**WORK INSTRUCTION 1:** In the bioplastics article, how far away does Platt say closed-loop PLA recycling is across the entire U.S. economy?
**WORK INSTRUCTION 2:** Copy the bioplastics article word for word from "For this reason, the" to "of the institute.".

=== TEXT SECTION ===

Still, NatureWorks has enjoyed double-digit growth, helped by Wal-Mart, which has switched more than 100 million of its delicatessen food containers to PLA from polyester and has also prompted its suppliers to deliver more environmentally responsible products.
Compostable bioplastics are designed to be stable while in use. Breakdown begins when they are exposed to moisture, water, microorganisms and a high temperature - the environment created in an industrial composting facility.
Yet, when it comes to disposing of a used product, composting, attractive as it sounds, is not always the best option.
As with any product purporting to be green, "you need to do a life-cycle analysis on these new materials relative to the incumbents in order to better understand the environmental benefits of production, use, and disposal," said Mojo of the biodegradable products advocacy group.
Davies, of NatureWorks, said the best thing to do with used PLA bottles, from an economic and environmental perspective, was usually to recycle them, even though they might be compostable.
"That's one of the most promising things about PLA," said Brenda Platt, director of the sustainable plastics initiative for the Institute for Local Self Reliance, an organization that promotes environmentally sound and equitable community development. "It can be chemically recycled back into lactic acid. So just like with glass and metal, those materials can be recycled over and over again."
Across the entire U.S. economy, however, so-called closed-loop recycling, in which used PLA is endlessly recycled into new products, is perhaps 20 years away, Platt said.
It is a chicken-or-egg problem: Because PLA represents a tiny percentage of the total plastics market, traditional recycling plants lack the equipment needed to manage it; conversely, there is no financial incentive to invest in recycling PLA until the available material reaches a critical mass.
"Right now, if a PLA bottle ends up in a recycling facility, it's either going to be rejected and end up in a landfill, or it is going to be a contaminant in PET recycling," Platt said, referring to polyethylene terephthalate, the material used in most plastic bottles. Contaminated bales of PET plastics are not recycled.
For this reason, the Institute for Local Self Reliance says that it is best to avoid the widespread distribution of products marketed as green or sustainable when there is little chance that they will be either recycled or composted. Compostable is a misnomer in a country where only a handful of cities have curbside compost pickup, said Platt, of the institute.
Davies, of NatureWorks, agreed. If consumers see a product labeled compostable, "they'll think, 'oh, I can flip it out the car window and it will disappear on the side of the road,' and it absolutely won't," he said.
Davies said that responsible labeling is essential. He also advocates fitting infrared scanning technology at recycling facilities to identify and separate bioplastics from conventional materials.

=== DATA SECTION ===

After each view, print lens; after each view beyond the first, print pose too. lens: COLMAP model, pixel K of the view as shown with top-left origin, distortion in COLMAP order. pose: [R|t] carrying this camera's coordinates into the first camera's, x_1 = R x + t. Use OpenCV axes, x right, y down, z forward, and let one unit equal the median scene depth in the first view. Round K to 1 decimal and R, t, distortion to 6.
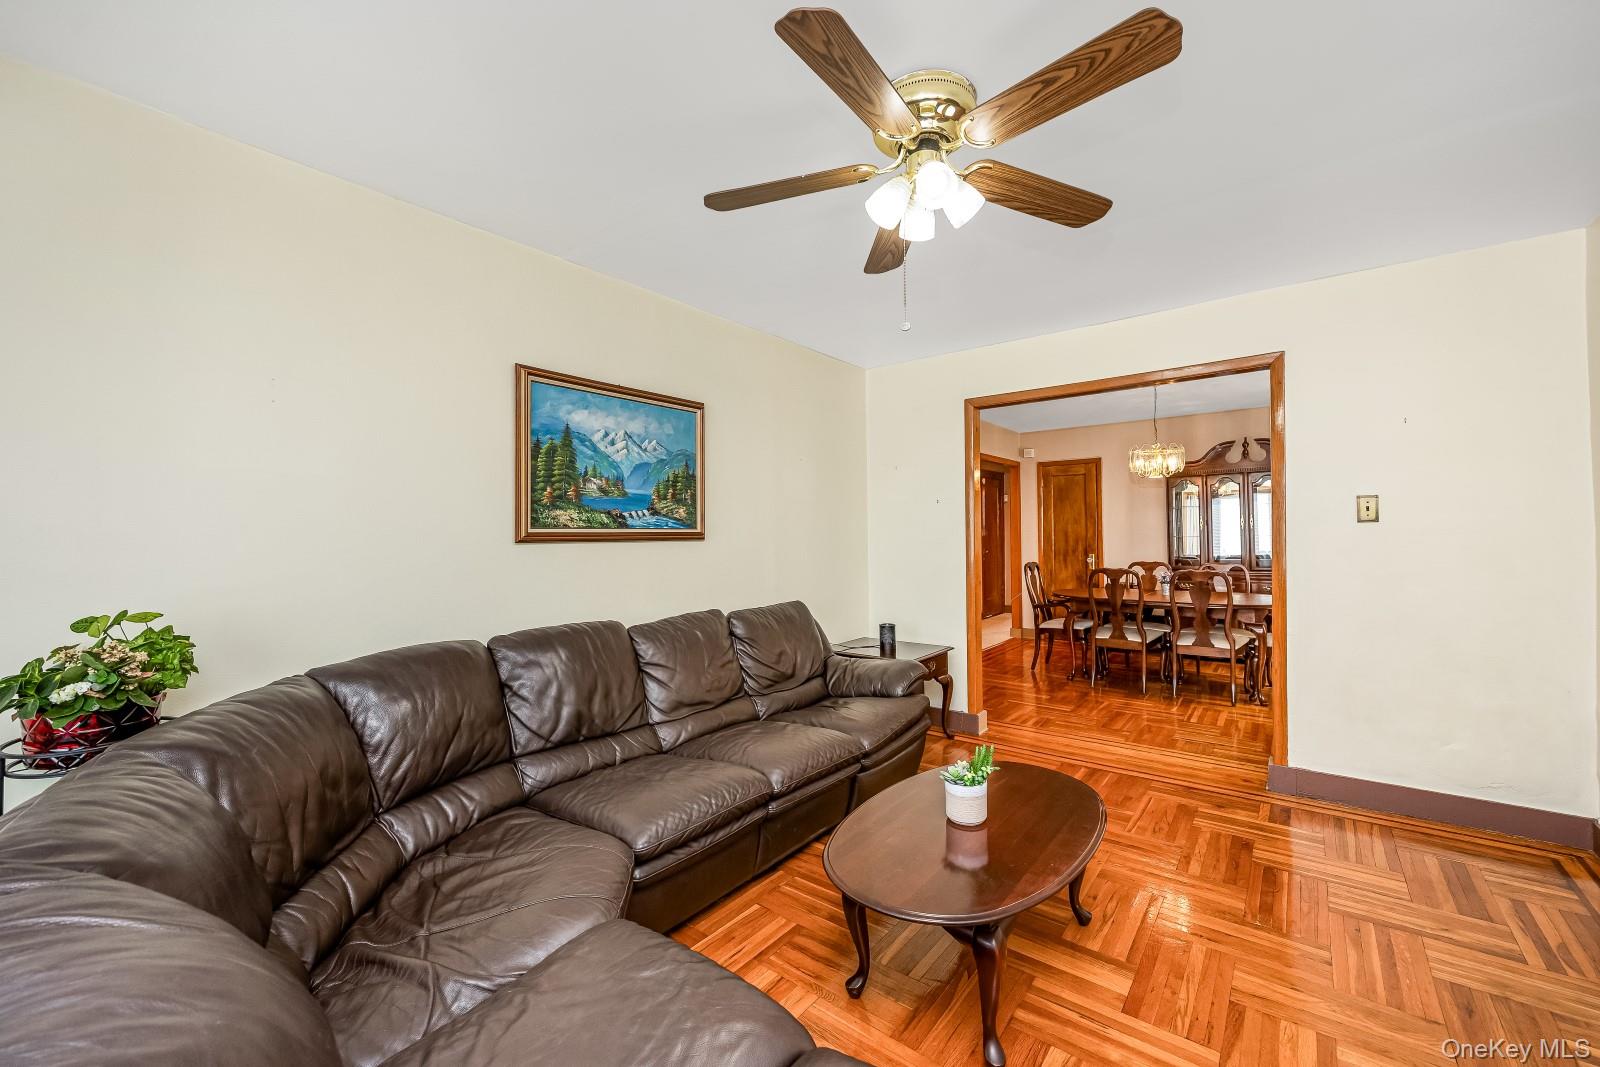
lens RADIAL K [[632.6, 0, 801.4], [0, 632.6, 529.5], [0, 0, 1]] dist [-0.000864, -0.000150]
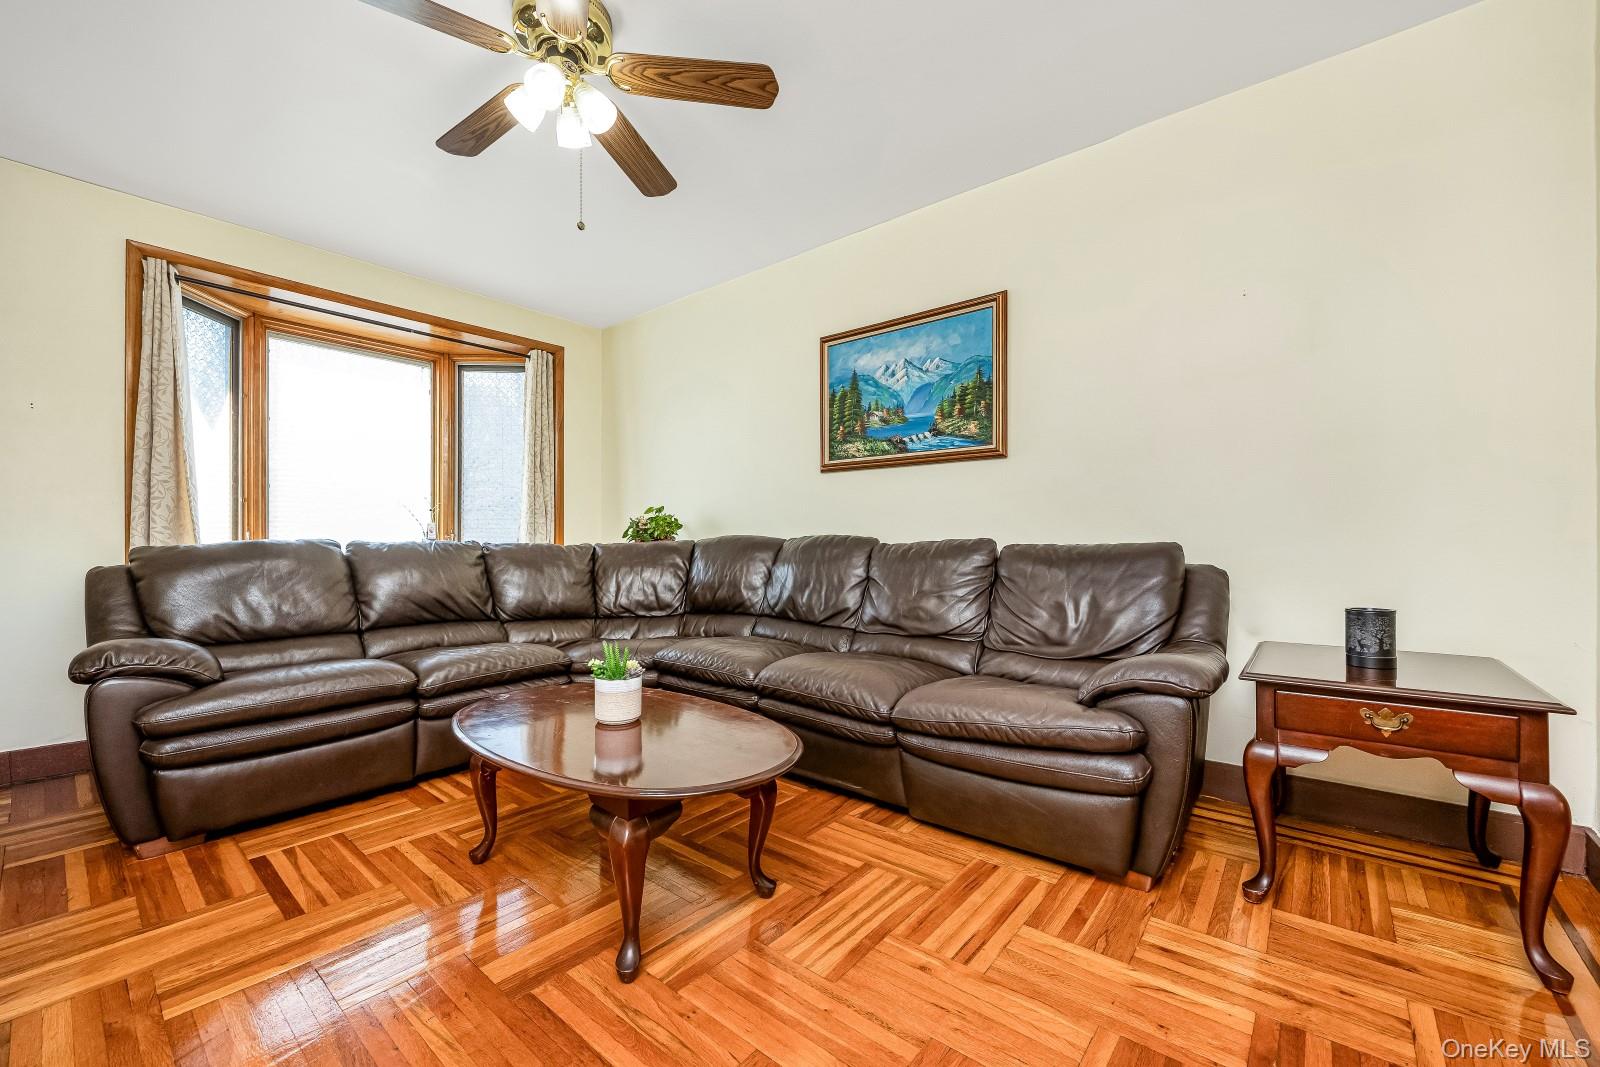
lens RADIAL K [[632.6, 0, 806.4], [0, 632.6, 539.0], [0, 0, 1]] dist [-0.000864, -0.000150]
pose [[-0.006986, 0.007373, -0.999948, 0.766966], [0.011400, 0.999908, 0.007293, 0.130746], [0.999911, -0.011348, -0.007069, 0.848601]]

===

**EXERCISE SOLUTION 1:** Perhaps 20 years away.

**EXERCISE SOLUTION 2:**
For this reason, the Institute for Local Self Reliance says that it is best to avoid the widespread distribution of products marketed as green or sustainable when there is little chance that they will be either recycled or composted. Compostable is a misnomer in a country where only a handful of cities have curbside compost pickup, said Platt, of the institute.